Trecho do Suicídio

Escrever e escrever sobre a escrita e sobre o escrito, quão redundante é, mas é o que sobra. Assim passo dias e dias, assim o meu tempo se passa, porque nada nele faz sentido. Vivo a vida apenas para morrer, pouco importa o que faça ou diga ou sequer escreva, pouco importa tudo, porque no fim irei morrer e no fim nada há-de importar. Viver a vida até ao fim, esperar pela morte, é penoso, como atravessar uma febre ou um deserto ao sol. O pior, é que me impõem este sofrimento, não me deixam morrer já. Pouco me importa o que dizem, porém, não poderia ignorar o sofrimento da minha família. É a consequência desta idade e destes tempos modernos, em que as pessoas demoram ainda mais a morrer, curam-lhes tudo. Em suma, tenho uma família viva que desesperava se eu morresse. Ignorá-los é uma opção, mas como posso tapar os ouvidos aos soluços da meia-noite, como encolher os ombros às lágrimas incessantes de pais sem filhos? Não consigo e com eles vivendo lá me vou conformando com a minha triste sorte, esperando a vez deles para depois provocar a minha.

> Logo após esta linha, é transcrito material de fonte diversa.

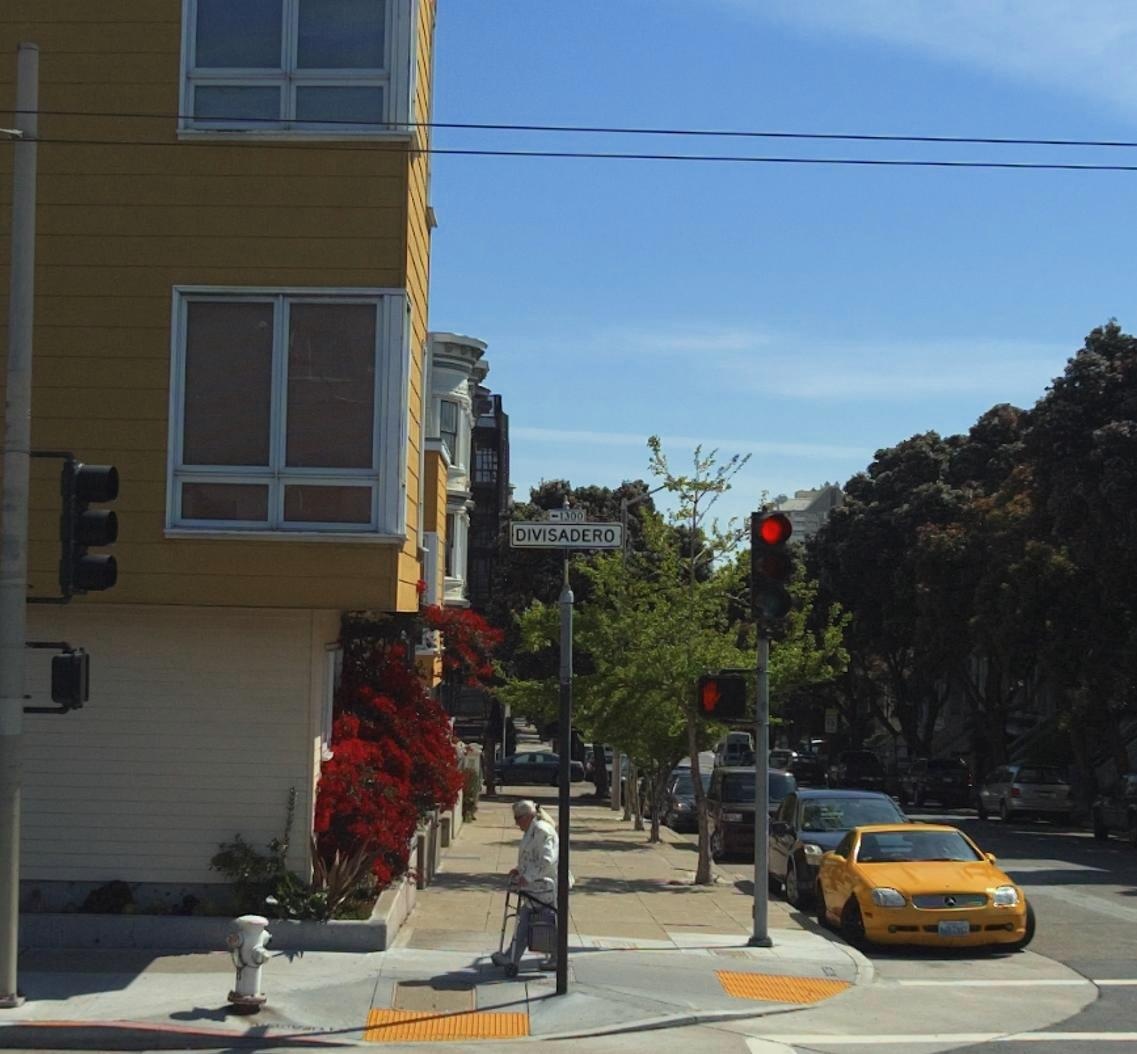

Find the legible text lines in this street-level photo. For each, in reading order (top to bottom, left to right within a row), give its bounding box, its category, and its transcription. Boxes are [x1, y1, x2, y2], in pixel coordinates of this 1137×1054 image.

[547, 507, 584, 522] StreetNumberRange: <-1300
[515, 526, 615, 543] StreetName: DIVISADERO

Há quem diga que é preciso estar muito à beira do desespero ou não ter amor à vida. Posso desmenti-lo já: amo a vida e não desespero assim tanto, simplesmente vejo que não há nada que se possa somar a tudo, o fim será sempre o mesmo, as alegrias passam rapidamente, a dor mantém-se constante ao longo do tempo, a alegria é cada vez menos, a dor cada vez maior.
Se eu for o sentido da vida dos meus pais, que eles mal conseguissem continuar sem mim, só significava que até a vida deles já não tinha o sentido deles. Continuar a viver a partir da existência de alguém que deixamos só revela o quão pouco estamos preparados. A morte está sempre à espreita e é real e é quando menos se espera que atinge. Por isso a espero de braços abertos, sabendo que poderia continuar a viver mesmo depois de todos terem morrido, se quisesse viver. Assim, como não quero, é a morte dos outros que espero. Se ela me apanhar primeiro, será por acidente e a única coisa que posso esperar é ter a noção de que a minha hora está a chegar, para poder saborear a doce certeza de que a minha existência há-de cessar por completo.
Também se diz que é estupidez. O que eu acho é que é a decisão consciente mais importante da vida de alguém, achar se viver vale ou não a pena, para que se possa construir tudo a partir disso. O que eu acho é que a nossa vida deveria ser só nossa e que ninguém deveria interferir na decisão de decidir continuar ou não vivo. Tanto pior, os preconceitos não deveriam ser transmitidos com tanta facilidade por gerações. E nunca, nunca, o suicídio de uma rapariga de quase 18 anos deveria suscitar mais choque e falatório que a violação de uma rapariga de 16.
Só mostra o quanto as mentes das pessoas são fechadas e tamanha que é a preguiça de pensar por si mesmo. Demonstra a decadência deste povo. Pobres de nós se alguma vez se pudesse proibir o suicídio.